CDC vaccine panel votes to limit use of a childhood vaccine as COVID, hepatitis B decisions loom

The panel, known as the Advisory Committee on Immunization Practices, is charged with setting national guidelines around which people should be vaccinated against a wide range of preventable diseases and when those vaccines should be administered. Several states —including Georgia, where the CDC is headquartered — have codified the committee’s recommendations into law, allowing the panel to play a key role in determining which vaccines are covered by insurance companies and how accessible immunizations are for the general public.

Though the panel did not withdraw an existing CDC recommendation that individuals between the ages of six months and 64 years get vaccinated, it does require “an emphasis that the risk-benefit of vaccination is most favorable for individuals who are at an increased risk for severe COVID-19 disease and lowest for individuals who are not at increased risk.” For adults ages 65 and older, vaccine recommendations will be “based on individual decision-making.”

COVID-19 vaccine uptake among Americans is currently much lower than that of other immunizations, such as the flu shot. Only 13% of U.S. children were up to date on their COVID-19 vaccines as of April, according to Dr. Arjun Srinivasan, who serves as the acting chief medical officer for CDC’s National Center for Immunization and Respiratory Diseases. Among adults ages 65 and older, that number hovers around 43%.

The CDC’s own data showed that COVID-19 vaccines reduced serious disease and emergency department visits among both children and adults. But during Friday’s meeting, some ACIP officials questioned — without evidence — whether COVID-19 vaccines provide any advantage to the people who chose to get them.

“What is the true efficacy and true benefits that these vaccines provide?” said Retsef Levi, an ACIP member and professor of operations management at the Massachusetts Institute of Technology.
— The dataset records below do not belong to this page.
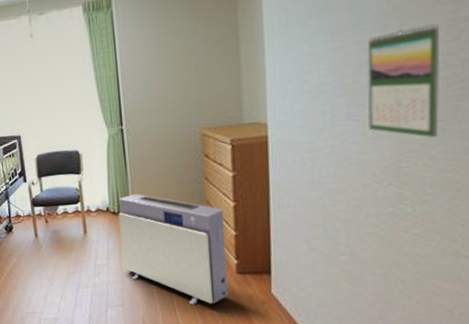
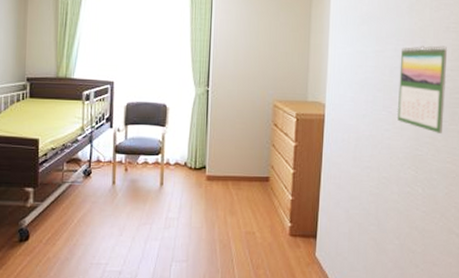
air purifier: present [118,194,228,306] -> none [192,152,284,265]

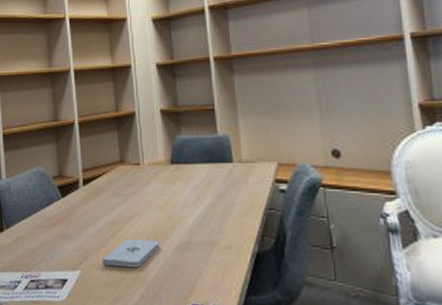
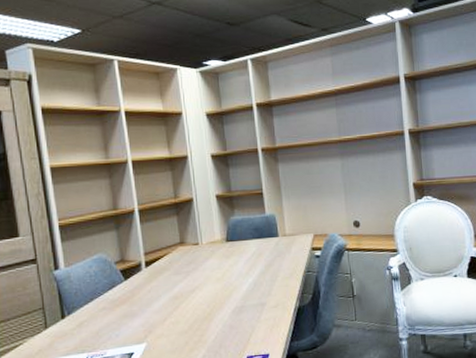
notepad: present [102,239,160,269] -> none [166,308,218,335]

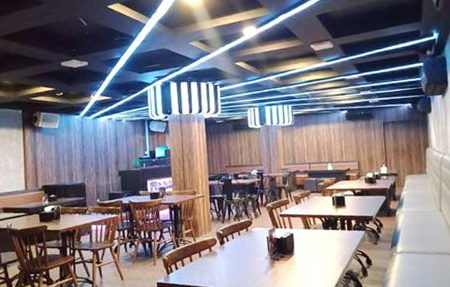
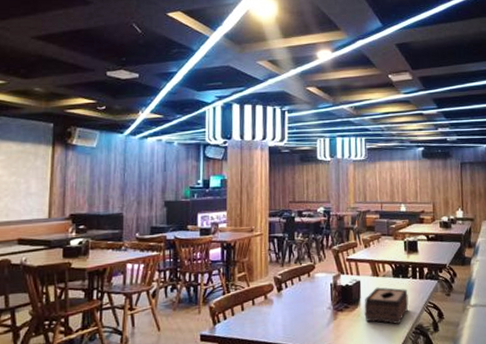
tissue box: none [298,238,339,271] -> present [364,287,409,325]

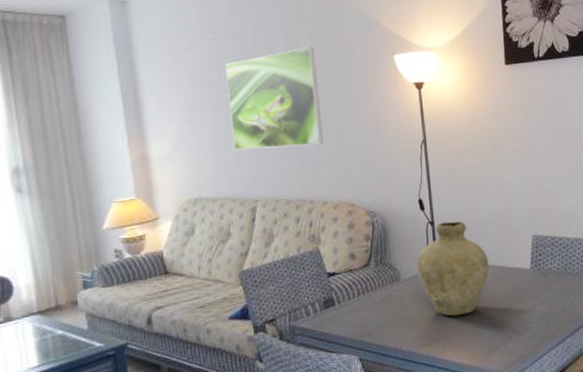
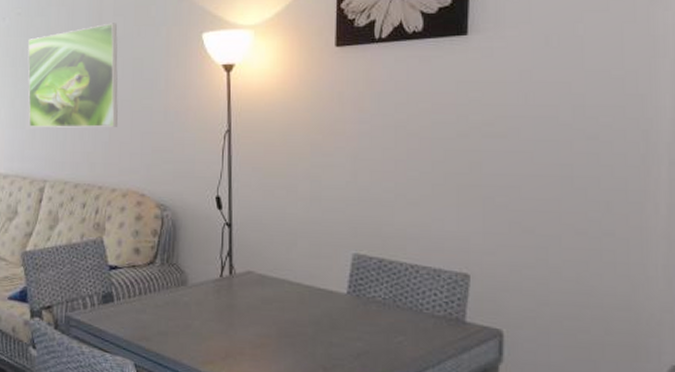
vase: present [416,221,489,316] -> none [207,225,294,337]

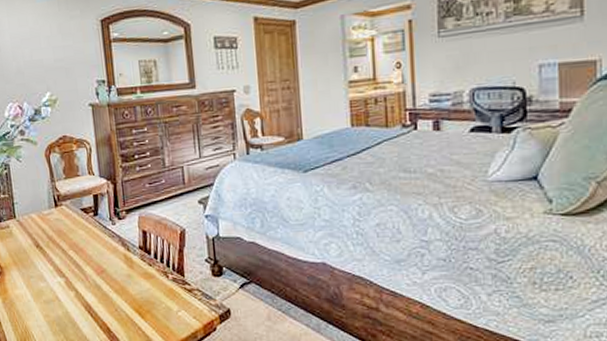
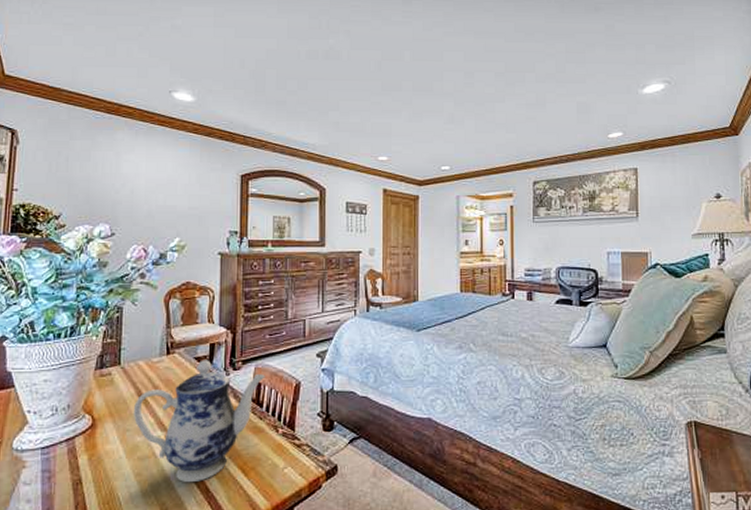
teapot: none [33,210,150,324] -> present [133,360,265,483]

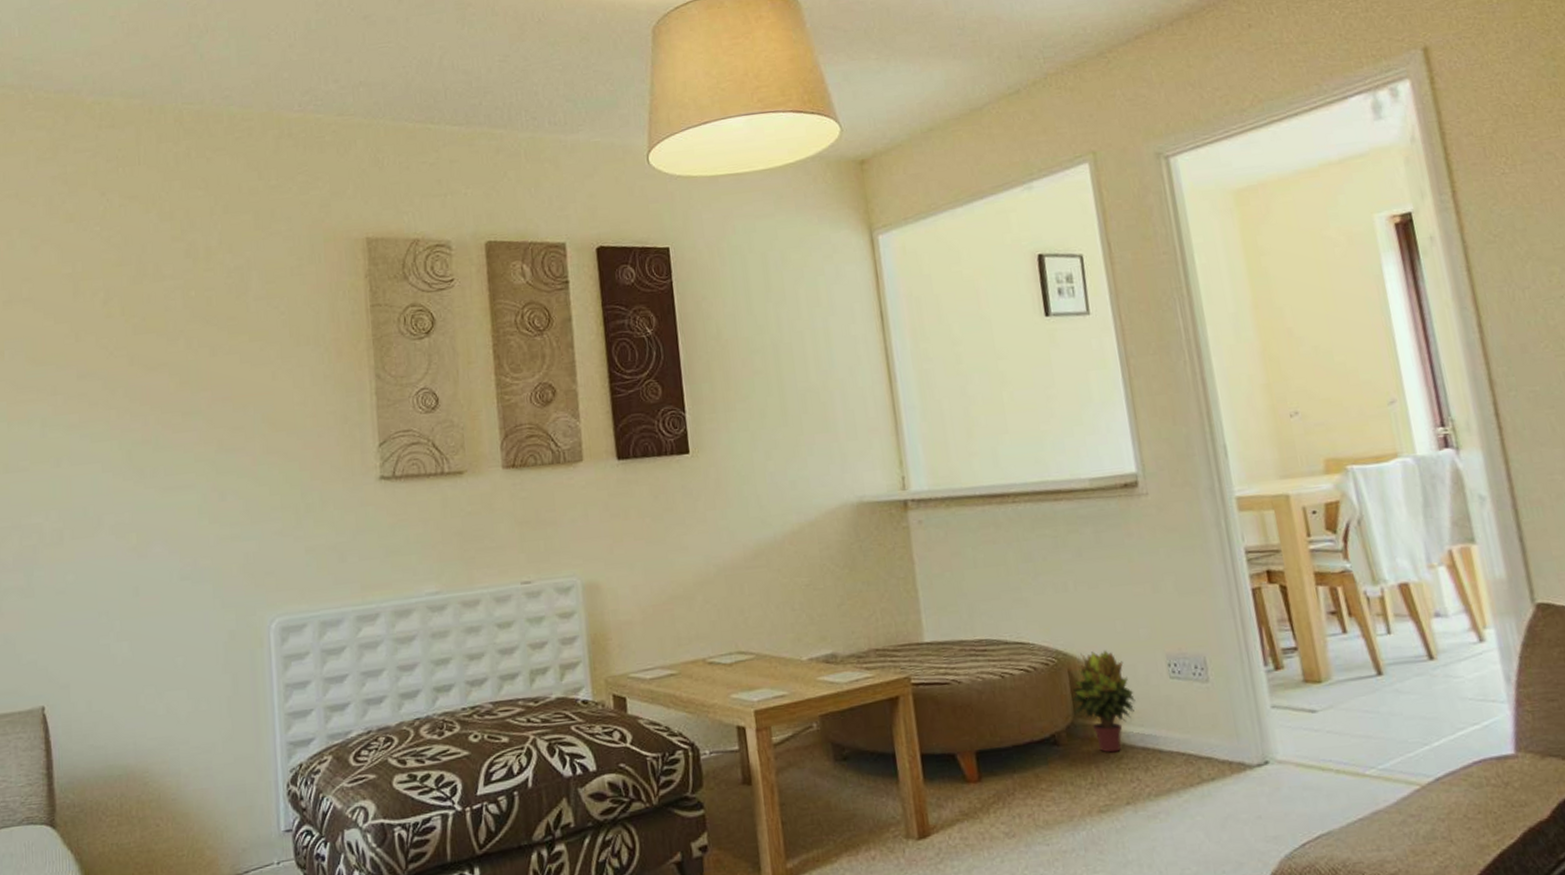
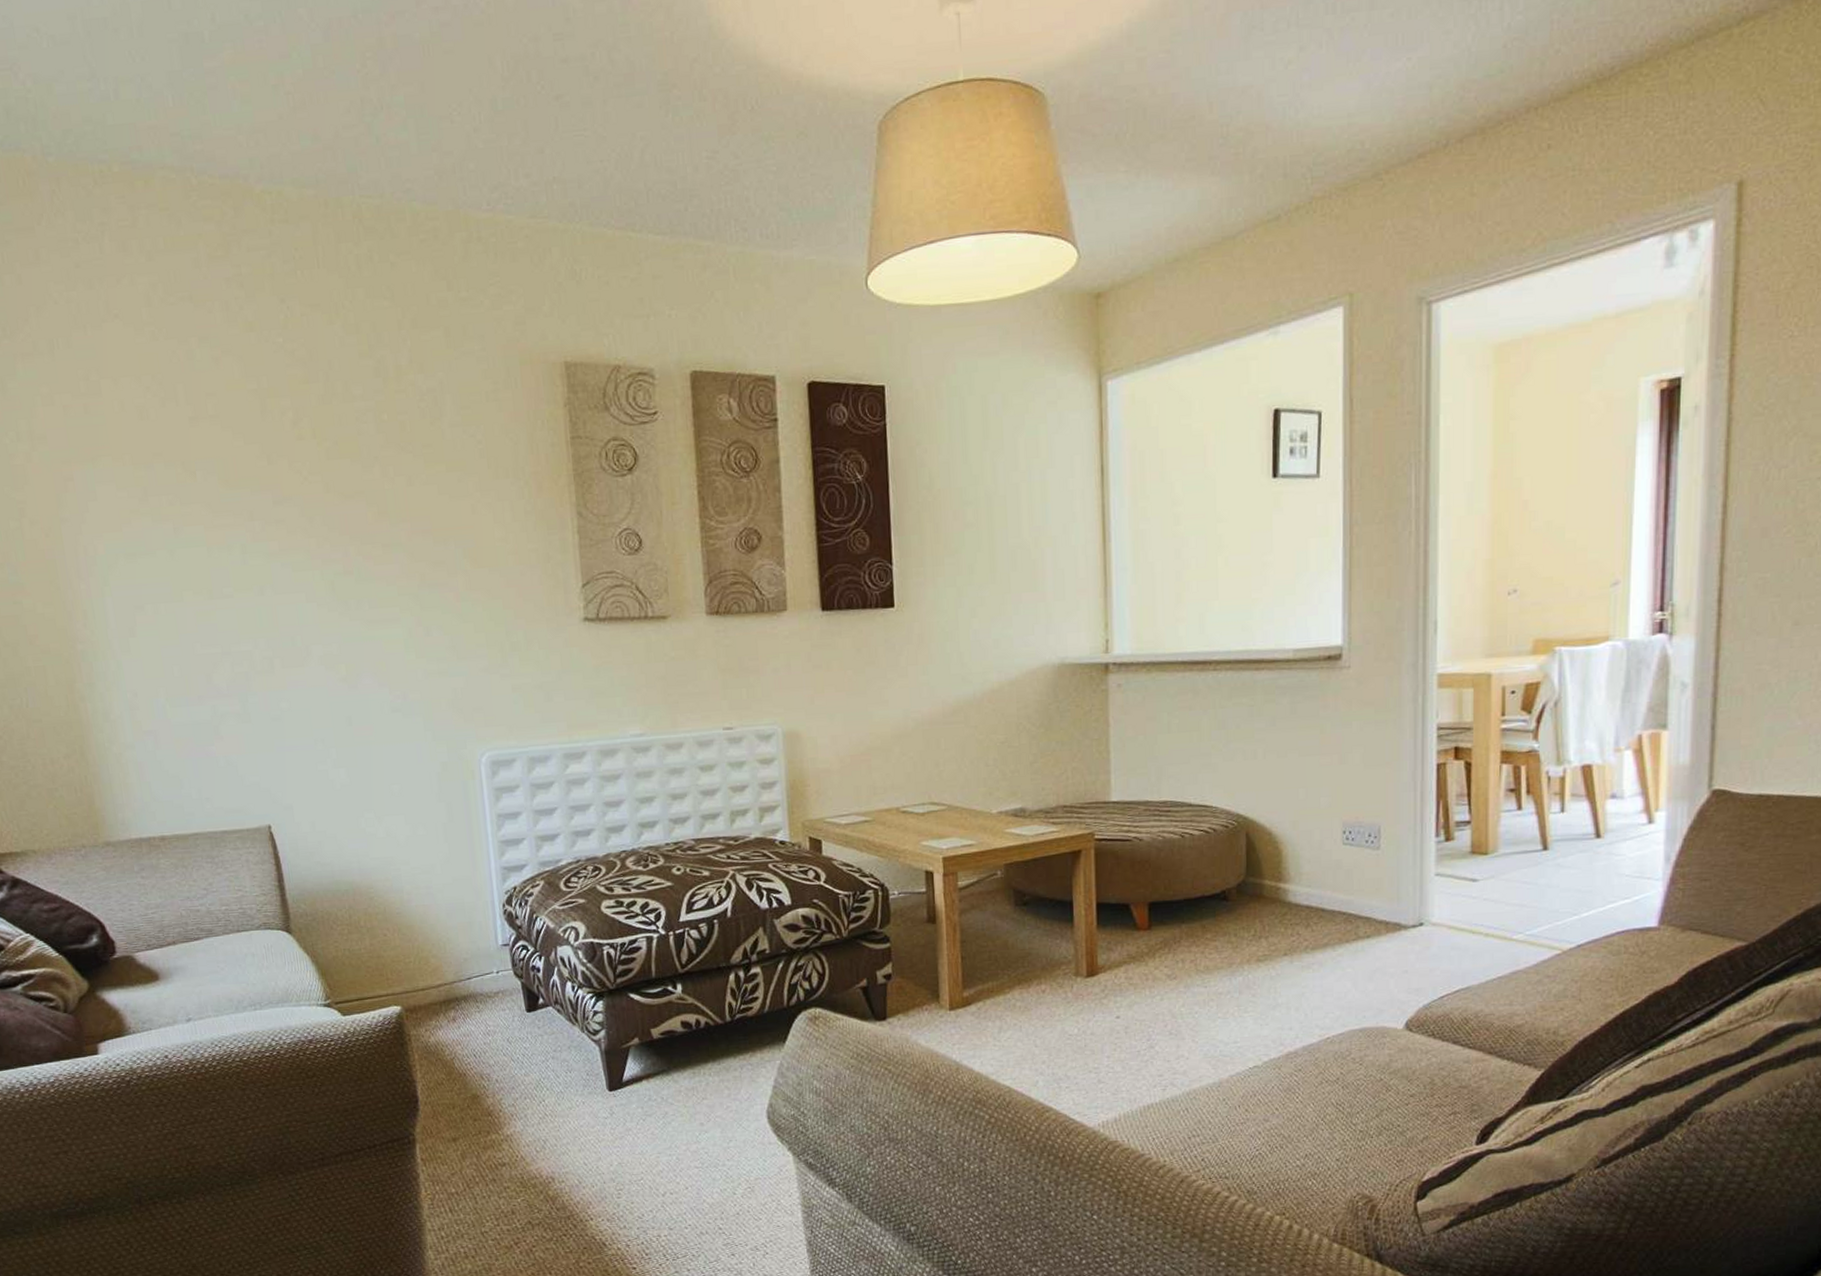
potted plant: present [1071,650,1136,753] -> none [1245,816,1307,910]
Dr. Robert Malone, a member of the CDC’s Advisory Committee on Immunization Practices, is also a biochemist who has previously said he views the label of anti-vaxxer as “high praise.” Maya Homan/Georgia Recorder.

Robert Malone, an ACIP member and biochemist who has previously said he views the label of anti-vaxxer as “high praise,” also pushed back on data showing that COVD-19 vaccines provide protection for the general public.

“There is no established correlative protection for COVID, period, full stop, and stop saying otherwise,” he said in a tense exchange with a fellow committee member.

Other public health officials criticized the proposed rule change that would have required patients to obtain a prescription before receiving a COVID-19 vaccine.

“If we start asking for prescriptions for vaccines, which are again, a primary prevention public health strategy, we are going to overwhelm physicians’ offices,” said Dr. Amy Middleman, who serves as a liaison member on behalf of the Society for Adolescent Health and Medicine. “It’s alarming to me that for a primary preventive strategy, we are actually adding access concerns and barriers, rather than diminishing them.”

The committee also signaled that it would be open to revising current CDC recommendations that advise all pregnant Americans to get vaccinated against COVID-19. Current guidelines state that mRNA vaccines are safe and effective for those who are pregnant, and can help provide immunity to babies under six months of age, who are too young to get vaccinated.

But Levi, who delivered a presentation that centered on the risks of COVID-19 vaccines, argued that current guidelines do not fully underscore the risk of adverse effects from vaccines.

“We decided not to bring it to a vote today, but we do hope that the FDA and the CDC will look much more carefully into this,” he said. “Most of us are extremely concerned about the safety and the lack of robust evidence for not only pregnant women, but their babies.”